Bayesian Regression - Introduction (Part 1)

Regression is one of the most common and basic supervised learning tasks in machine learning. Suppose we’re given a dataset \(\mathcal{D}\) of the form

\[\mathcal{D} = \{ (X_i, y_i) \} \qquad \text{for}\qquad i=1,2,...,N\]

The goal of linear regression is to fit a function to the data of the form:

\[y = w X + b + \epsilon\]

where \(w\) and \(b\) are learnable parameters and \(\epsilon\) represents observation noise. Specifically \(w\) is a matrix of weights and \(b\) is a bias vector.

Let’s first implement linear regression in PyTorch and learn point estimates for the parameters \(w\) and \(b\). Then we’ll see how to incorporate uncertainty into our estimates by using Pyro to implement Bayesian regression.


Let’s begin by importing the modules we’ll need.

In [1]:
import os
from functools import partial
import numpy as np
import pandas as pd
import seaborn as sns
import torch
import torch.nn as nn

import matplotlib.pyplot as plt

import pyro
from pyro.distributions import Normal, Uniform, Delta
from pyro.infer import SVI, Trace_ELBO
from pyro.optim import Adam
from pyro.distributions.util import logsumexp
from pyro.infer import EmpiricalMarginal, SVI, Trace_ELBO, TracePredictive
from pyro.infer.mcmc import MCMC, NUTS
import pyro.optim as optim
import pyro.poutine as poutine

# for CI testing
smoke_test = ('CI' in os.environ)
assert pyro.__version__.startswith('0.3.0')
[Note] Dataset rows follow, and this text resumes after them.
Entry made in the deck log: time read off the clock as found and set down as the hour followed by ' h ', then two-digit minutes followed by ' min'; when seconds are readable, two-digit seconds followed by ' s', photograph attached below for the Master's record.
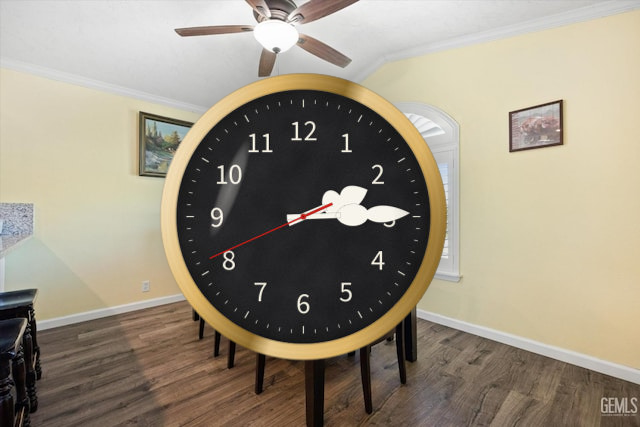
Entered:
2 h 14 min 41 s
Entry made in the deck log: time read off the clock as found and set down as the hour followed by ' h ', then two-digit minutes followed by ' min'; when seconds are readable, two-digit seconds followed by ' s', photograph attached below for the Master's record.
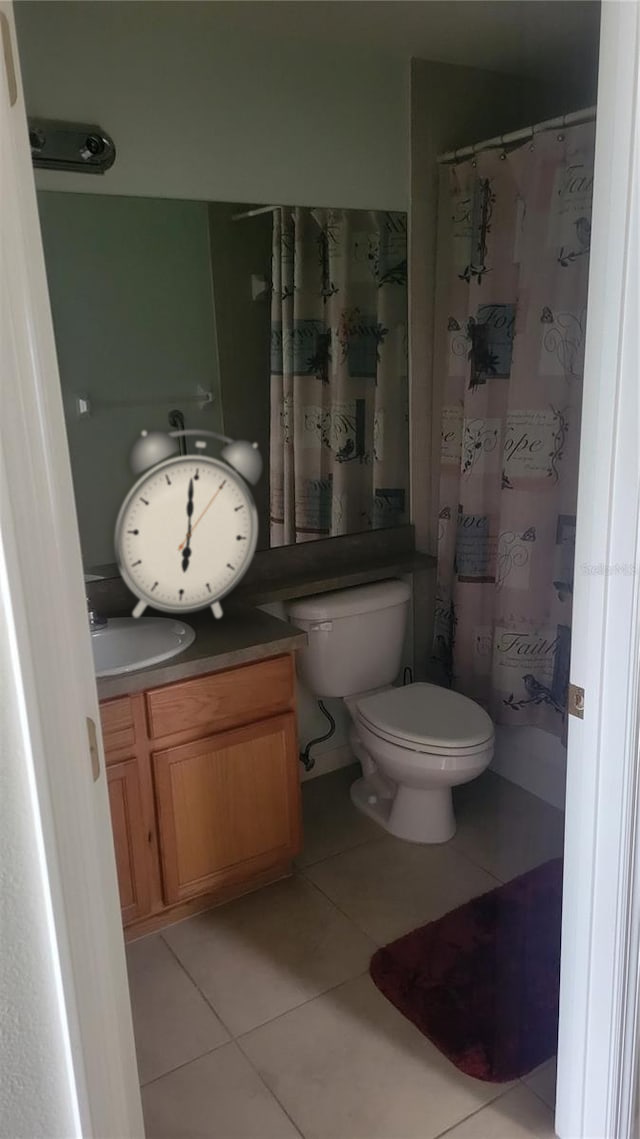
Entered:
5 h 59 min 05 s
The following example is adapted from [1]. We would like to explore the relationship between topographic heterogeneity of a nation as measured by the Terrain Ruggedness Index (variable rugged in the dataset) and its GDP per capita. In particular, it was noted by the authors in [1] that terrain ruggedness or bad geography is related to poorer economic performance outside of Africa, but rugged terrains have had a reverse effect on income for African nations. Let us look at the data [2] and investigate this relationship. We will be focusing on three features from the dataset: - rugged: quantifies the Terrain Ruggedness Index - cont_africa: whether the given nation is in Africa - rgdppc_2000: Real GDP per capita for the year 2000

We will take the logarithm for the response variable GDP as it tends to vary exponentially.

In [2]:
data = pd.read_csv(DATA_URL, encoding="ISO-8859-1")
df = data[["cont_africa", "rugged", "rgdppc_2000"]]
df = df[np.isfinite(df.rgdppc_2000)]
df["rgdppc_2000"] = np.log(df["rgdppc_2000"])
In [3]:
fig, ax = plt.subplots(nrows=1, ncols=2, figsize=(12, 6), sharey=True)
african_nations = data[data["cont_africa"] == 1]
non_african_nations = data[data["cont_africa"] == 0]
ax[0].set(xlabel="Terrain Ruggedness Index",
          ylabel="log GDP (2000)",
          title="Non African Nations")
ax[1].set(xlabel="Terrain Ruggedness Index",
          ylabel="log GDP (2000)",
          title="African Nations")
[Text(0, 0.5, 'log GDP (2000)'),
 Text(0.5, 0, 'Terrain Ruggedness Index'),
 Text(0.5, 1.0, 'African Nations')]

Linear Regression

We would like to predict log GDP per capita of a nation as a function of two features from the dataset - whether the nation is in Africa, and its Terrain Ruggedness Index. Let’s define our regression model. We’ll use PyTorch’s nn.Module for this. Our input \(X\) is a matrix of size \(N \times 2\) and our output \(y\) is a vector of size \(2 \times 1\). The function nn.Linear(p, 1) defines a linear transformation of the form \(Xw + b\) where \(w\) is the weight matrix and \(b\) is the additive bias. We include an extra self.factor term meant to capture the correlation between ruggedness and whether a country is in Africa.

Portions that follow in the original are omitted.